- [Text excerpt]:
— begin —

This set of notes will rest as much on the book as on the interview. Thaler’s talk with Ritholtz was good, but even better after I read the book. Your takeaway value will vary accordingly.

That’s not to say we won’t learn anything though. Questions we can aim to answers.

  • Why are we bad at big decisions?
  • Are Econs and Humans the new Odd Couple? (step aside Felix and Oscar)
  • When should you buy stock in $CUBA?
  • What’s the newest modern architecture? (Hint: it’s not Deco)
  • Why do you love a good deal on Beats headphones?
  • Why does it feel so bad to lose those headphones?
  • Why should you never buy basketball tickets from someone who had to camp out to get them?
  • Why does someone who drives a Lexus want to save money on gas?
  • Why is Daniel Kahneman so brilliant?

Let’s learn. 

Decision making – Why are we bad at big decisions?

We stink at making big decisions says Thaler. It’s not really our fault though, we don’t get much practice. I know what kind of ice cream to get (Pistachio or chocolate), but not what career to choose (freelance or higher education). The infrequent choices though are often the most important ones. If there were some way to get better at making those, then we might see some big improvements in our lives.

It’s not a short list either. Whether to take a job, whether to transfer, whether to go back to school, and whether to work when your kids are young, are all big(ish) choices just for your early career. Add in relationships, investments, and life or death moments and we get a Pandora’s box of options.

But, the good news is that we can get better at making decisions. There are many tools, one of which is to ask, does this solve the smallest possible problem?

It’s easy to get caught up in big problem because those are the ones that seem worth solving. Small problems don’t matter until they build up into big problems, and then we have a serious situation to solve. Much like unraveling a single pair of headphones is annoying, but doable. Once 10 or 100 get entwined then things get quite messy.  Within any big problem are lots of small problems to untangle first.

When Mark Ford worked for a financial newsletter company he was focused on doing it right. Ford, the editor, spent about half his time to create a formatting guide for the writers to use. That way, his newsletter would be distinct, professional, and consistent. Guess what? No one cared.

Ford realized his mistake one day. The readers didn’t care what the style was. They didn’t care that there was a tone or how it was unique. Ford quit working on the style guide and began writing better articles and that’s when the publication grew. Ford was solving a big problem – what type of writing do people want to read – rather than the smaller one – what do our subscribers want to read?

Fellow writer James Manos was in a similar situation. In 1998 Manos was hired to be a writer a new television show. It was a new kind of show and it might turn into something big. Manos though didn’t worry about any of that.

For Manos the secret wasn’t to think about any big ideas around the show or its role in culture at large, he said his only focus was to write compelling characters. That’s the smallest possible problem for a television show writer, how do I make these characters ones people will watch?

— end —

- [Data extract]:
— begin —

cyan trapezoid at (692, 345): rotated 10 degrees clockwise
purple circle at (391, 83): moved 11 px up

— end —

- [Stated goal]: Summarize the text on decision making in two sentences.

- [Reply]: Thaler says people are bad at big decisions because they get little practice with them, even though infrequent choices about jobs, school, relationships and investments are often the most important ones. Decision making can be improved, and one tool is to ask whether a choice solves the smallest possible problem, as writer James Manos did when he focused only on creating compelling characters for a new television show.